Postępowanie przeprowadzone przez Urząd Ochrony Konkurencji i Konsumentów w sprawie spółki Everest Finanse SA zakończyło się wydaniem przez prezesa Tomasza Chróstnego decyzji o nałożeniu na nią kary finansowej. W rezultacie śledztwa stwierdzono naruszenie zbiorowych interesów konsumentów oraz rozpoznano praktyki mające na celu obchodzenie prawa.
Poza standardowym kredytem konsumenckim spółka miała oferować swoim klientom tzw. umowy leasingu konsumenckiego zwrotnego. Pośredniczyła w ich zawieraniu z inną firmą o podobnej nazwie Everest Finanse sp. z o.o. sp. k. Leasing dotyczył zazwyczaj sprzętów AGD i RTV takich jak lodówki, kuchenki, telewizory czy laptopy.
"Przedmiot leasingu był nabywany od konsumenta i od razu udostępniany mu do dalszego używania przez okres wskazany w umowie, a konsument zobowiązany był do spłaty tygodniowych rat leasingowych z tego tytułu. Finansowanie było udzielane częściowo w formie pożyczki, a częściowo w formie leasingu konsumenckiego zwrotnego. Ta formuła była wykorzystywana w okresie obniżenia ustawowych limitów pozaodsetkowych kosztów kredytu konsumenckiego w związku z pandemią, podczas gdy koszty związane z leasingiem nie były limitowane. Model łączonego finansowania służył obchodzeniu limitów ustawowych, w konsekwencji czego konsumenci musieli spłacać bardzo wysokie raty" - czytamy w decyzji prezesa UOKiK.

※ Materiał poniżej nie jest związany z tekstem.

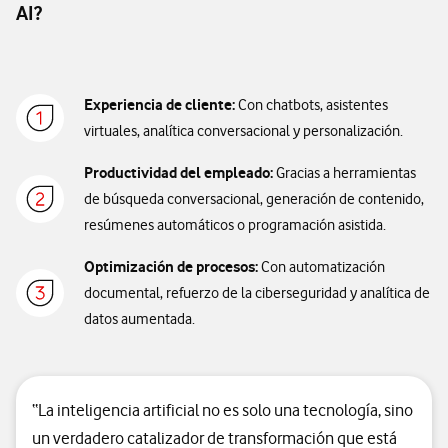
AI?
Experiencia de cliente:
Con chatbots, asistentes
virtuales, analítica conversacional y personalización.
Productividad del empleado:
Gracias a herramientas
de búsqueda conversacional, generación de contenido,
resúmenes automáticos o programación asistida.
Optimización de procesos:
Con automatización
documental, refuerzo de la ciberseguridad y analítica de
datos aumentada.
“La inteligencia artificial no es solo una tecnología, sino
un verdadero catalizador de transformación que está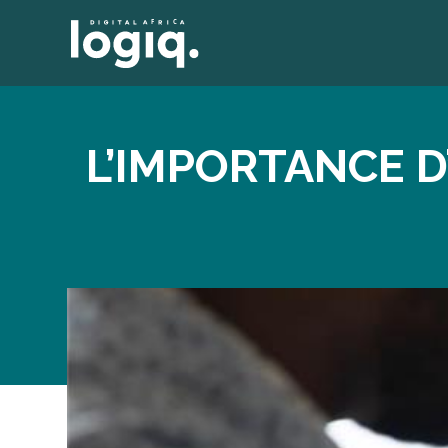
L’IMPORTANCE D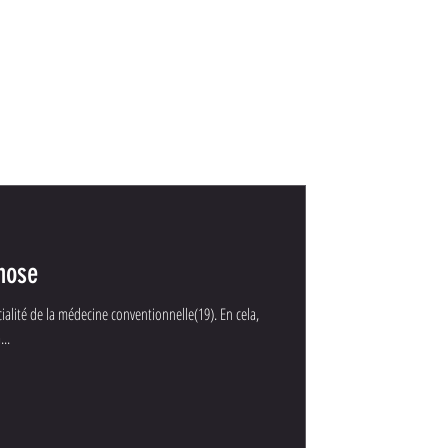
pnose
cialité de la médecine conventionnelle(19). En cela,
...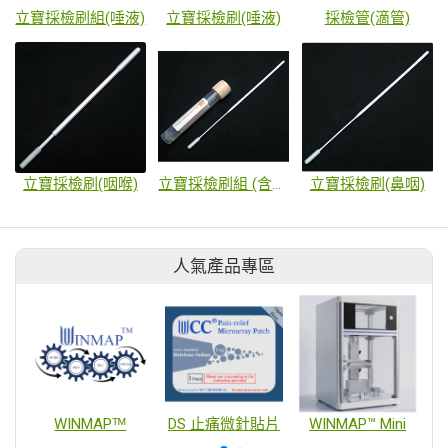
立寶採檢刷組(唾液)
立寶採檢刷(唾液)
採檢管(滴管)
立寶採檢刷(咽喉)
立寶採檢刷組 (含VUTM Buffer)
立寶採檢刷(鼻咽)
人氣產品專區
WINMAPᵀᴹ
DS 止痛微針貼片
WINMAP™ Mini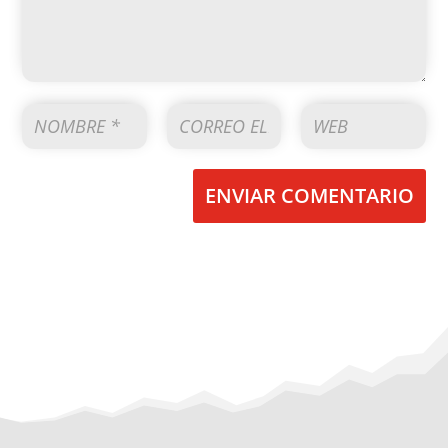
ENVIAR COMENTARIO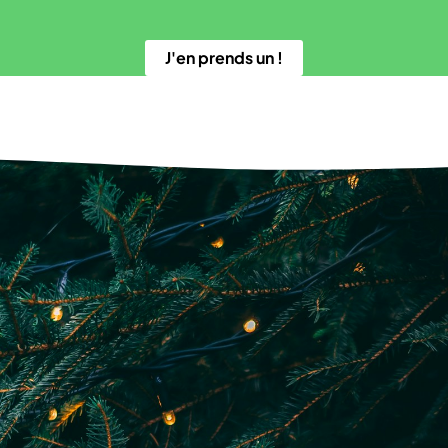
J'en prends un !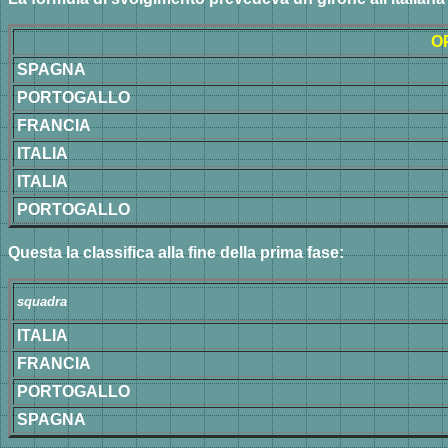
O
SPAGNA
PORTOGALLO
FRANCIA
ITALIA
ITALIA
PORTOGALLO
Questa la classifica alla fine della prima fase:
squadra
ITALIA
FRANCIA
PORTOGALLO
SPAGNA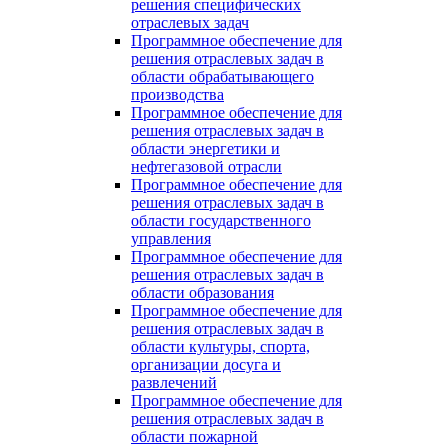
решения специфических
отраслевых задач
Программное обеспечение для
решения отраслевых задач в
области обрабатывающего
производства
Программное обеспечение для
решения отраслевых задач в
области энергетики и
нефтегазовой отрасли
Программное обеспечение для
решения отраслевых задач в
области государственного
управления
Программное обеспечение для
решения отраслевых задач в
области образования
Программное обеспечение для
решения отраслевых задач в
области культуры, спорта,
организации досуга и
развлечений
Программное обеспечение для
решения отраслевых задач в
области пожарной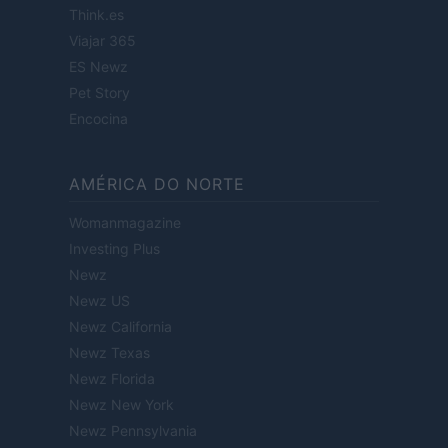
Think.es
Viajar 365
ES Newz
Pet Story
Encocina
AMÉRICA DO NORTE
Womanmagazine
Investing Plus
Newz
Newz US
Newz California
Newz Texas
Newz Florida
Newz New York
Newz Pennsylvania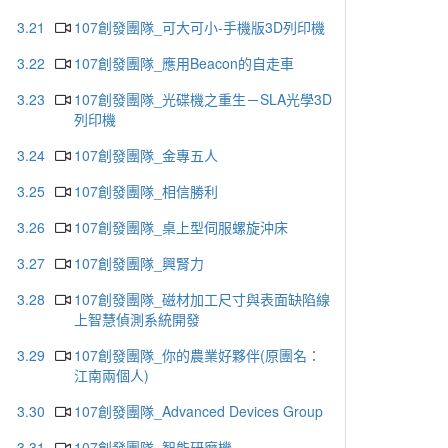
3.21
107創發團隊_可大可小-手機版3D列印機
3.22
107創發團隊_應用Beacon的自走車
3.23
107創發團隊_光碟機之重生－SLA光學3D
列印機
3.24
107創發團隊_金專五人
3.25
107創發團隊_相信勝利
3.26
107創發團隊_桌上型伺服螺旋沖床
3.27
107創發團隊_興腎力
3.28
107創發團隊_磁材加工尺寸與表面缺陷線
上智慧偵測系統開發
3.29
107創發團隊_你的農業好夥伴(原團名：
江南兩個人)
3.30
107創發團隊_Advanced Devices Group
3.31
107創發團隊_智能研磨機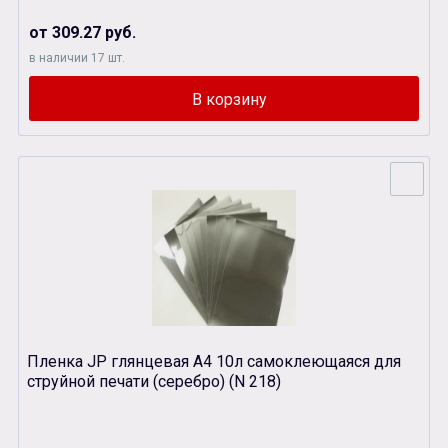
от 309.27 руб.
в наличии 17 шт.
Пленка JP глянцевая А4 10л самоклеющаяся для
струйной печати (серебро) (N 218)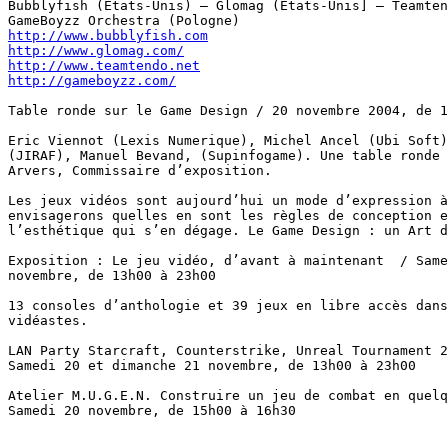
Bubblyfish (Etats-Unis) – Glomag (Etats-Unis] – Teamten
http://www.bubblyfish.com
http://www.glomag.com/
http://www.teamtendo.net
http://gameboyzz.com/
Table ronde sur le Game Design / 20 novembre 2004, de 1
Eric Viennot (Lexis Numerique), Michel Ancel (Ubi Soft)
(JIRAF), Manuel Bevand, (Supinfogame). Une table ronde 
Arvers, Commissaire d’exposition.

Les jeux vidéos sont aujourd’hui un mode d’expression à
envisagerons quelles en sont les règles de conception e
l’esthétique qui s’en dégage. Le Game Design : un Art d
Exposition : Le jeu vidéo, d’avant à maintenant  / Same
novembre, de 13h00 à 23h00

13 consoles d’anthologie et 39 jeux en libre accès dans
vidéastes.

LAN Party Starcraft, Counterstrike, Unreal Tournament 2
Samedi 20 et dimanche 21 novembre, de 13h00 à 23h00

Atelier M.U.G.E.N. Construire un jeu de combat en quelq
Samedi 20 novembre, de 15h00 à 16h30
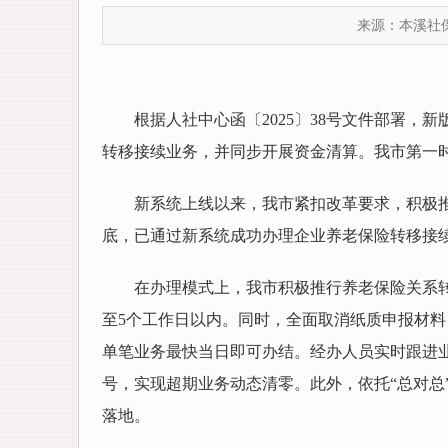
来源：本溪社
根据人社中心函〔2025〕38号文件部署，
转移接续业务，并同步开展资金清算。我市第一
新系统上线以来，我市紧扣改革要求，积极推
底，已通过新系统成功办理企业养老保险转移接续业
在办理模式上，我市积极推行养老保险关系转
至5个工作日以内。同时，全面取消纸质申报材料
单笔业务最快当日即可办结。经办人员实时跟进
号，实现超期业务动态清零。此外，依托“总对总
落地。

Drugim poważnym zarzutem do działalności firmy wymierzonej ze strony UOKiK jest kwestia transparentności w zawieraniu umów. Klienci mieli je podpisywać przy okazji wizyty domowej konsultanta Everest Finanse SA i mieć możliwość zapoznania się ze wszystkimi związanymi z nimi dokumentami jedynie za pomocą przyniesionego przez niego tableta. Takie działanie miało utrudniać klientom dokładne zapoznanie się z warunkami umowy, powodując niejasności i niejednoznaczności w kwestii oferowanego im finansowania.
Spółka Everest Finanse SA została zobowiązana do zapłaty kary wynoszącej ponad 15 mln zł i opublikowania na swojej stronie internetowej oraz w mediach społecznościowych stosownej informacji o decyzji prezesa UOKiK. Decyzja nie jest prawomocna, a firma ma prawo odwołania się od niej na ścieżce sądowej.